Free Things to Do in Pueblo

Multiple people walking along the Arkansas Riverwalk in front of a flowing stone fountain

Here, the spirit of adventure is alive and well, and it’s as free as the mountain air. Whether you’re basking in the golden hues of a high plains sunset or finding inspiration along the winding paths of local parks, Pueblo offers a wealth of experiences that enrich the soul without emptying the wallet. It’s a place where every moment is an opportunity to discover something wonderful, and the best things in life truly are free.

Notice: River and Water Advisories

June 14, 2024

🚨Pueblo, CO: Restrictions Lifted on Arkansas River🚨

The Pueblo Fire Department and the Pueblo County Sheriff’s Office announced today that the restrictions on the use of the Arkansas River from the spillway of the Pueblo Dam to the Pueblo County/Otero County line have been lifted. The activities restrictions were implemented on June 11, 2024, due to dangerously fast-flowing and high water along the river. Colorado Parks and Wildlife lifted restrictions Thursday afternoon.

The decision to lift restrictions on the Arkansas River by the Fire Department and the Sheriff’s Office is partly a result of the water flow rate along the affected area dropping to about 4,000 cubic feet per second (CFS). Flows in excess of these have been determined to be dangerous and pose an increased risk to people in the water, as well as emergency responders.

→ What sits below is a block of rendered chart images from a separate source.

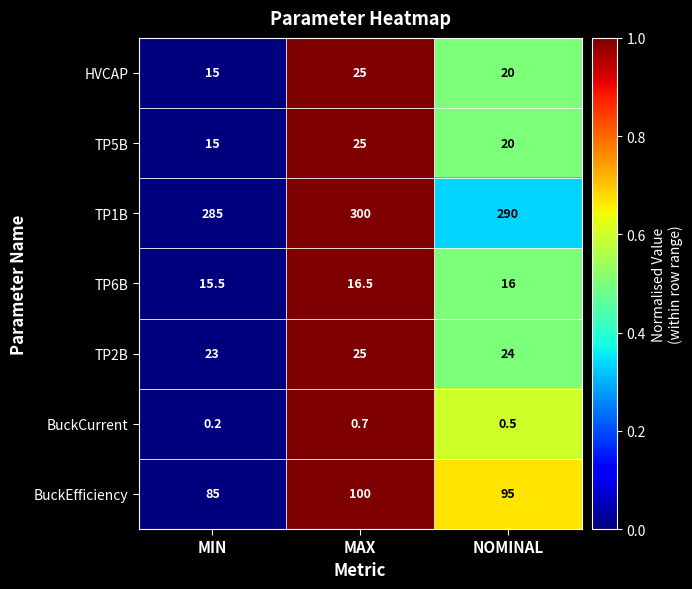

What is the spread (max minus min) of values at MAX?

299.3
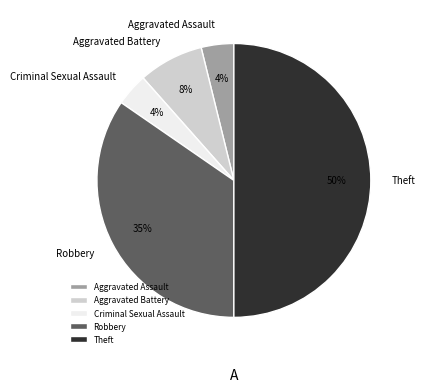

Which slice is the largest?

Theft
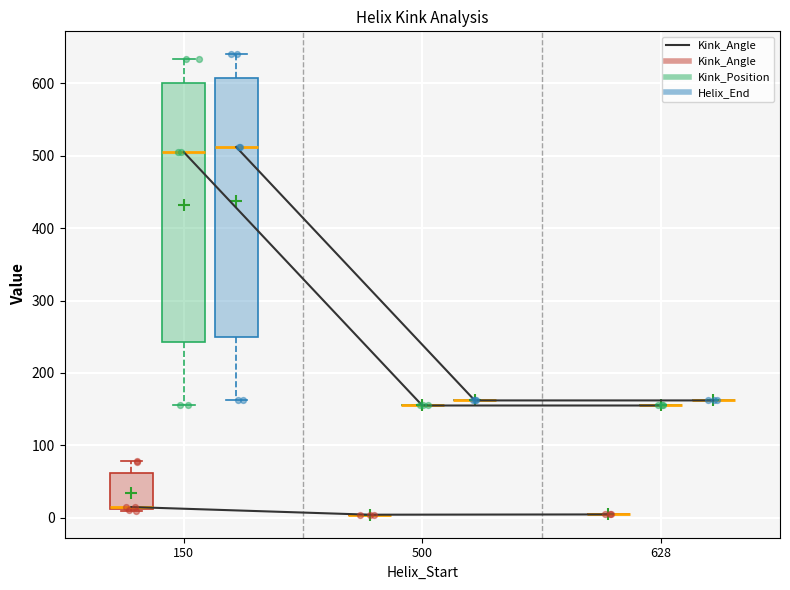

What is the change in value from 500 to 628?

+0.4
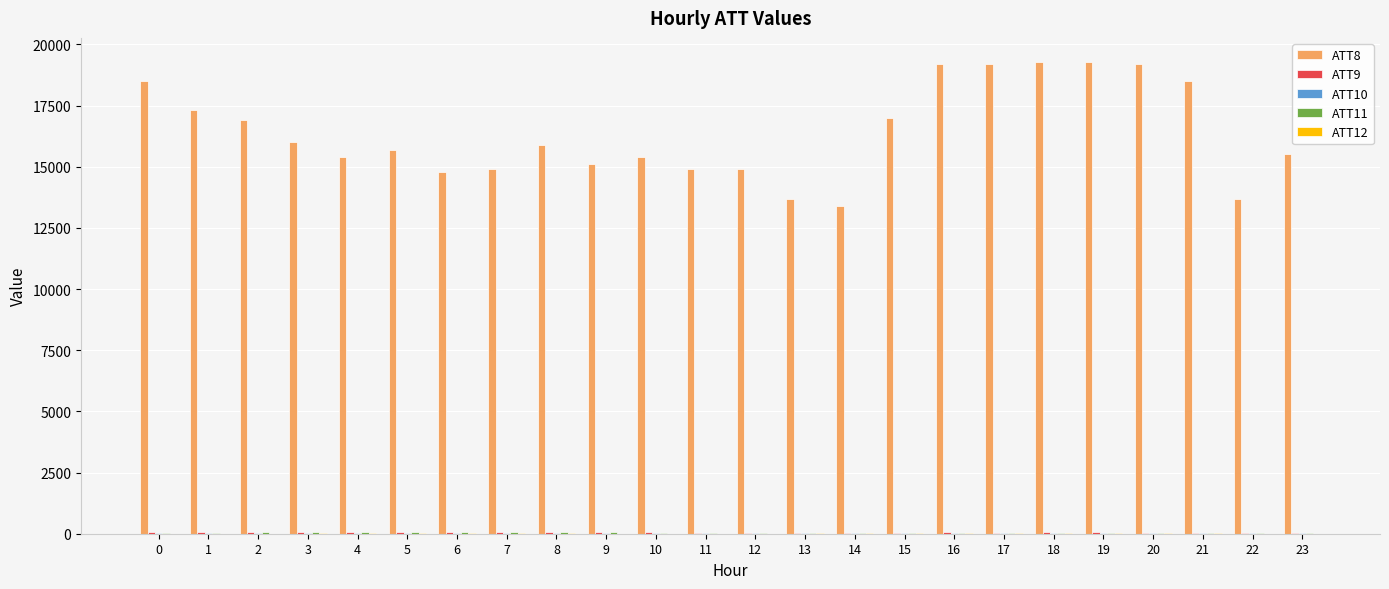

The value of ATT12 at 2 is 9.1. True or false?

True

The public is reminded that should conditions change on the river, restrictions may be reinstated. The public should continue to monitor social media channels and official websites of the City of Pueblo, Pueblo County Sheriff’s Office and Colorado Parks and Wildlife for any change in direction, restrictions or updates related to river activity restrictions or cautions.

The public may now resume normal recreational activities, to include tubing, in and around the river. Whitewater canoes and kayaks may now be used, as they were included in the restrictions. A Type III personal flotation device, approved by the United States Coast Guard, is required to be worn when entering the Arkansas River (PMC 11-1-700; CRS § 33-13-110 (2)(a) and (2)(c)).

The public is reminded to remain vigilant of the inherent dangers of entering the waters of the Arkansas River. Please keep the following items in mind:

June 11, 2024

🚨Pueblo, CO: Restrictions on Arkansas River Due to High Water Flow🚨

The Pueblo City Fire Department, Pueblo County Sheriff’s Office, and Colorado Parks and Wildlife have announced restrictions on the Arkansas River. The restricted area extends from the Pueblo Dam to the Pueblo County/Otero County line. These measures are in response to the dangerously fast flowing and high-water levels.

Effective from Tuesday, June 11, the following activities are prohibited on the river:
– Whitewater canoes and kayaks
– Recreational swimming (even with a life vest)
– Use of single-chambered air-inflated devices (such as inner tubes, inflatable mattresses, and rafts)
– Use of multiple-chamber inflatables

Violators will be cited.

Chief Barb Huber of the Pueblo Fire Department emphasizes the importance of water safety during this time of year. While trails along the river remain open for pedestrian and bicycle traffic, users should exercise caution and be aware of river flow. Avoid areas with water on the trail, and remember the adage: “Turn Around, Don’t Drown” when encountering flooded trails and roads.

Sheriff David J. Lucero highlights the hazardous conditions caused by winter snowmelt and recent heavy rains. For public safety, people are urged to stay out of the water until conditions improve. Even the popular tailwaters below the Lake Pueblo dam, known for fishing and tubing, are currently too dangerous to allow river access.

The National Weather Service issued a flood warning for the Arkansas River above Pueblo, affecting Pueblo County. Increased releases from the Pueblo Dam are expected to cause minor flooding downstream. The river is currently flowing at over 6,000 cubic feet per second—approximately four times the normal flow.

The public is advised to avoid the banks of the river and streams, as saturated banks can collapse. Additionally, the cold-water temperature, largely from mountain snowmelt, poses risks. Authorities from Pueblo Fire, Pueblo County Sheriff’s Office, and Colorado Parks and Wildlife will monitor river flows and coordinate the reopening of the river once conditions are safe.